Patrick Architta - Business development director, K2 Management Vietnam
The wind and solar power sector in Vietnam has been developing for several years now and little by little I can see progress. The first challenge to further progress is financing, which is still a problem because the power purchase agreements are still not bankable for international institutions. We are trying to find solutions, but support from Electricity of Vietnam (EVN) and the government is important. The second challenge is the complexities in developing a project. To obtain a permit, we need to ask many different departments at different levels. The third challenge is that the grid is not strong enough in certain areas in Vietnam and must be improved. The rest is up to the technology and local contractor capacity, and Vietnam leveraging international support and experience. Based on those above factors I have a trust that Vietnam in this area can grow much larger. I think the current feed-in tariff for wind power projects in Vietnam is fairly attractive to foreign investors. The difficulties will be selecting a good site, as locations with less wind or those further away from the grid would see bigger investment costs.
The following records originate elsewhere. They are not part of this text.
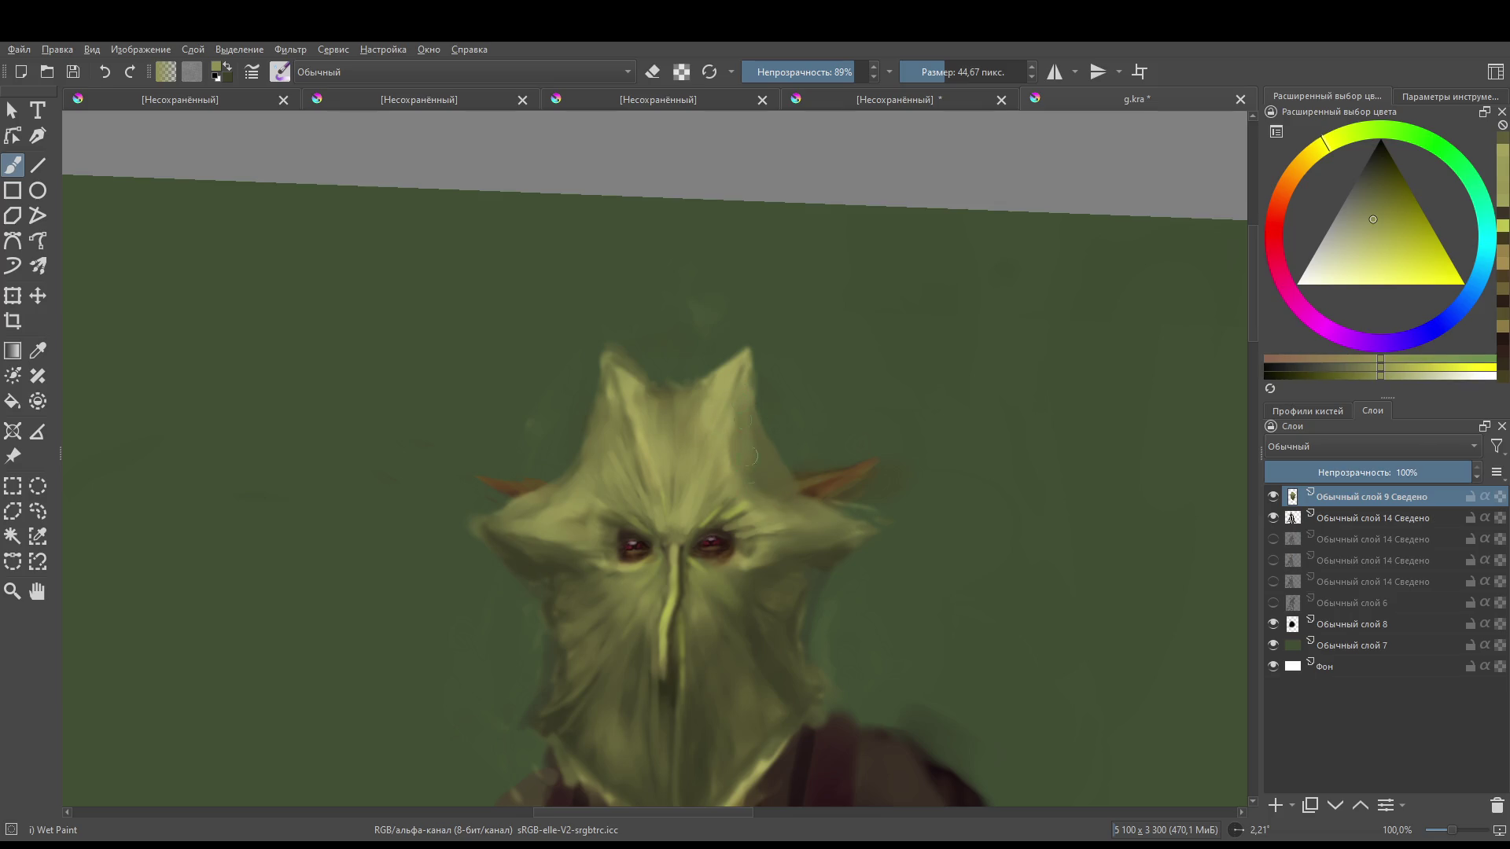
ctrl+click(734, 432)
ctrl+click(727, 428)
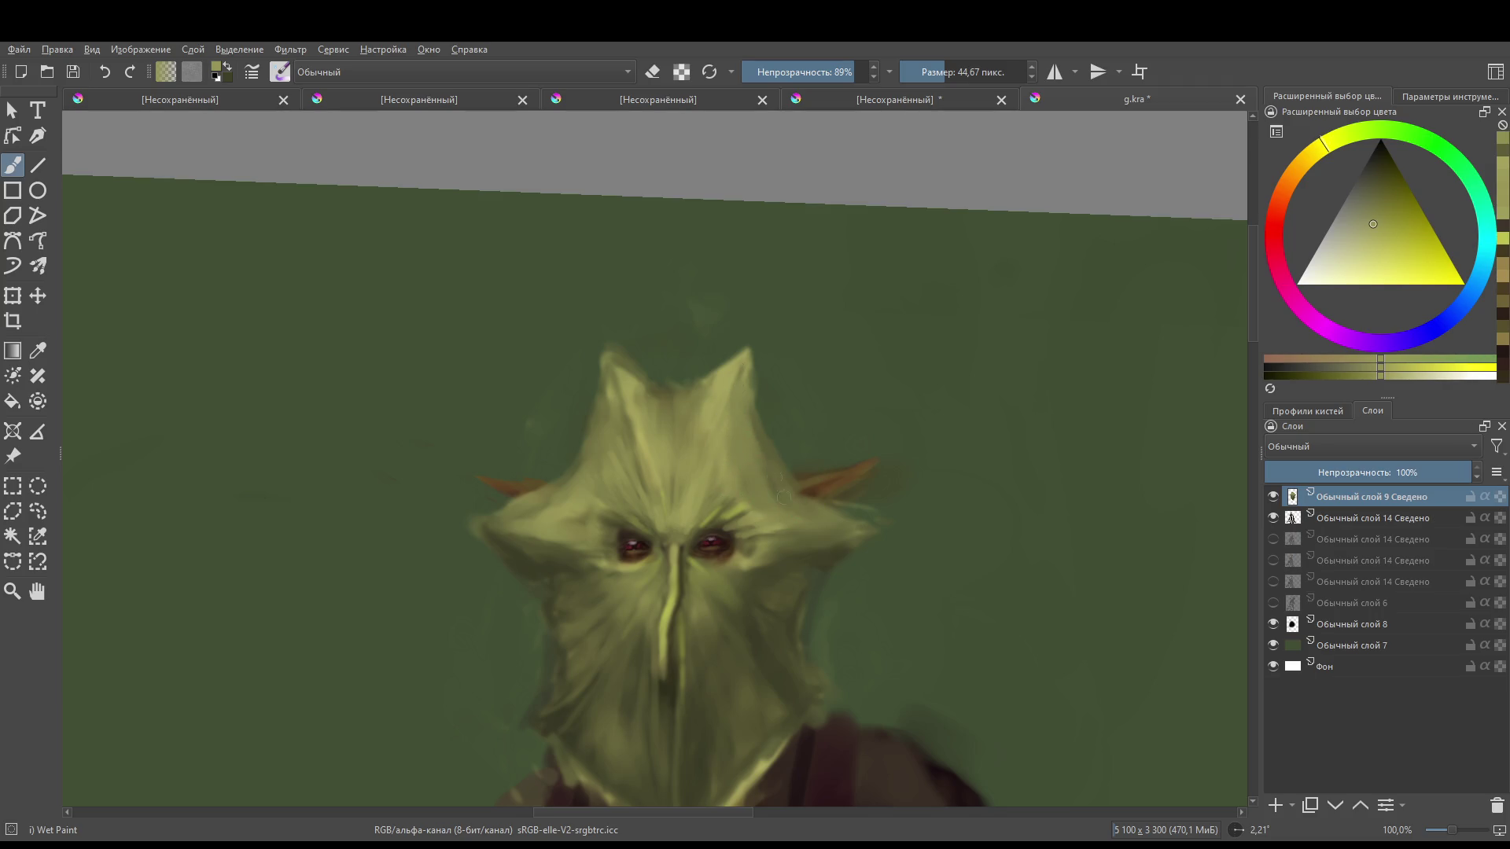
mouse_move(849, 493)
mouse_down()
mouse_move(845, 640)
mouse_move(797, 448)
mouse_move(740, 488)
mouse_move(741, 450)
mouse_up()
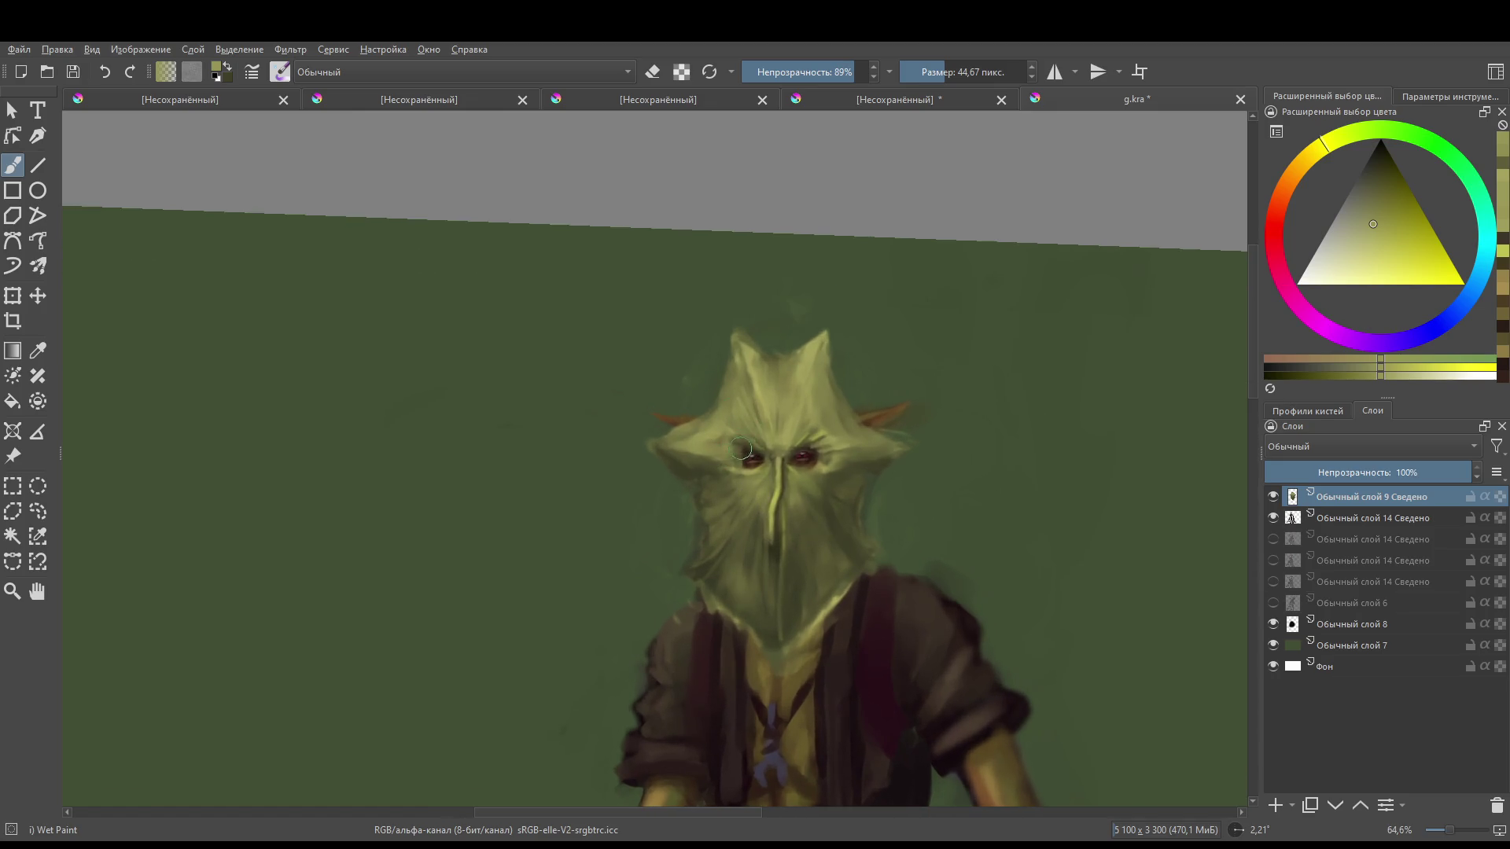
key(f)
click(739, 456)
key(ctrl+z)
To bolster wind power project bankability, I think EVN has been doing a good job as I have seen much improvement in terms of regulations compared to three years ago.
Joost Siteur - Investment mobilisation lead USAID Clean Power Asia
The policy framework is key to support the long-term development of the sector and Vietnam has made good efforts with the introduction of regulations and incentives over the last few years. However, it’s well known in the sector that there are certain aspects that can be improved, especially given the need to bring in long-term international finance.
Local banks don’t have the ability to provide all the capital that is needed to achieve the medium and long-term targets for wind power that the government has set.
The current feed-in tariff in Vietnam is quite attractive as we can tell from the number of local and international developers.
Compared to other countries in the region, it’s fairly high, but tariffs are not the only factor. What matters more is the confidence that a project will get paid that tariff for all the electricity generated during the entire lifetime of the project. Currently, that confidence is still low among international banks and lenders, largely due to grid constraints and the curtailment risk.
Ivan Klohna - Project manager E-Group
I think the potential for wind energy in Vietnam is very high but projects still face some problems – for example, there are some legislative and technical problems like weak connections. I think everybody is working on it to get everything done and finish the project because the potential and conditions are very good in Vietnam. We are also looking for another project for the future in this country.
In my opinion, there are two reasons why investors refuse to finish projects here. The first is the economy of the project. Every venture has a specific risk and this leads to, second, the financial risk for the company. It must be determined if the project is suitable for them to take this risk.
I am here to find out what the situation is for project financing from the banks. In other countries, we work with banks to get finance for the project.
I believe that it is much easier to make financing from other banks abroad and that local banks are not very open for in this regard at the moment. However, we hope this will soon change, as we are looking for a ready-to-build project in solar and also in wind power.